Work back from your local frost dates with the frost-date calculator: the last spring frost and first autumn frost are what really decide when prairie june grass can be outside. US growers can check USDA zones; UK growers should use the RHS hardiness ratings, which match the H7 figure above.
Prairie June Grass hardiness — frequently asked questions
Is prairie june grass cold hardy?
Yes — prairie june grass is genuinely cold hardy. Rated RHS H7 and USDA 3-9, it lives outdoors all year and needs winter cold rather than protection from it. An outdoor plant. Prairie June Grass is hardy across USDA 3-9; it belongs in the ground or a frost-proof container, not on a windowsill, and many types actively need a cold winter to perform.
What is the minimum temperature prairie june grass can survive?
Minimum survivable temperature is roughly below about −20 °C. Prairie June Grass is built for winter — once established it takes hard frost and snow in its stride.
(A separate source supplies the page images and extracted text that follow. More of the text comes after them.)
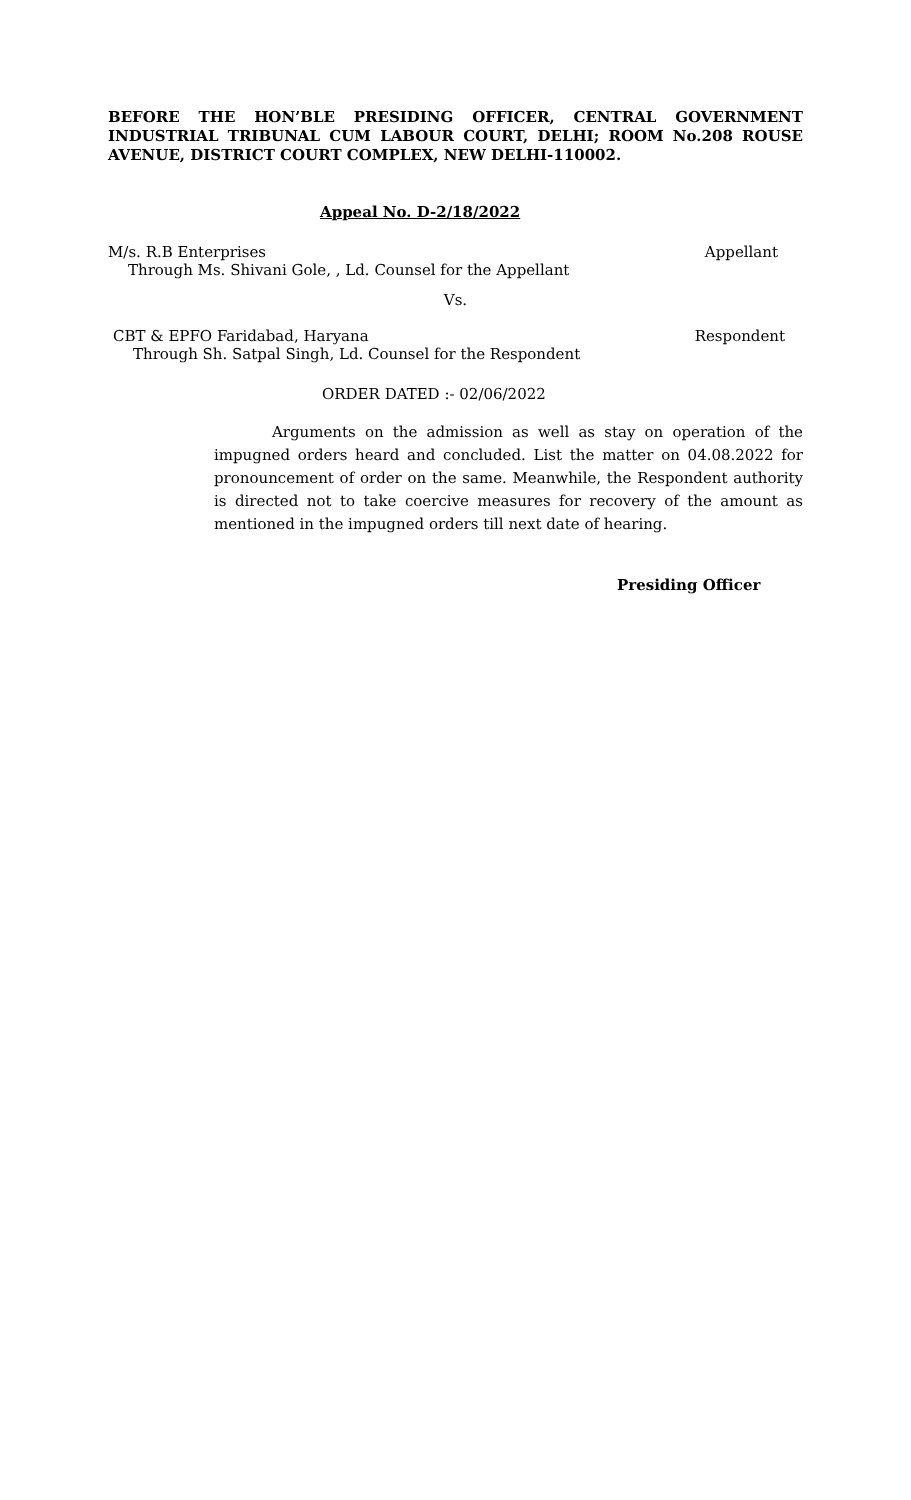BEFORE THE HON’BLE PRESIDING OFFICER, CENTRAL GOVERNMENT INDUSTRIAL TRIBUNAL CUM LABOUR COURT, DELHI; ROOM No.208 ROUSE AVENUE, DISTRICT COURT COMPLEX, NEW DELHI-110002.
Appeal No. D-2/18/2022
M/s. R.B Enterprises Appellant
Through Ms. Shivani Gole, , Ld. Counsel for the Appellant
Vs.
CBT & EPFO Faridabad, Haryana Respondent
Through Sh. Satpal Singh, Ld. Counsel for the Respondent
ORDER DATED :- 02/06/2022
Arguments on the admission as well as stay on operation of the impugned orders heard and concluded. List the matter on 04.08.2022 for pronouncement of order on the same. Meanwhile, the Respondent authority is directed not to take coercive measures for recovery of the amount as mentioned in the impugned orders till next date of hearing.
Presiding Officer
What hardiness zone is prairie june grass?
Prairie June Grass is rated USDA 3-9 and RHS H7 — Hardy in the severest European continental winters.
Can prairie june grass survive winter outside?
Plant it out within USDA 3-9 and it overwinters with little or no help. It does not want to come indoors — a warm winter room actually weakens a hardy plant by denying it dormancy. The real risks in its range are waterlogging, wind-rock on young plants, and a late hard frost on new growth — not ordinary winter cold.
What happens to prairie june grass below its minimum temperature?
It tolerates winter lows to about −20 °C once established. Below its rated zone, the visible damage is browned or blackened top growth and, in the worst case, a killed crown or root. First-year, newly planted, or container-grown specimens are noticeably less hardy than established garden plants — the roots are exposed.
Keep reading
- Prairie June Grass care — the full brief (light, water, soil, problems, pet safety)
- USDA hardiness zones — find yours and what grows there
- Is prairie june grass hardy in the UK? — the RHS-rating version
- RHS hardiness ratings — the UK system explained
- Frost-date calculator — your real outdoor window
- The USDA hardiness zone map, explained
- Is ovate maiden fern cold hardy?
- Is mountain fern cold hardy?
- Is narrow-leaved glade fern cold hardy?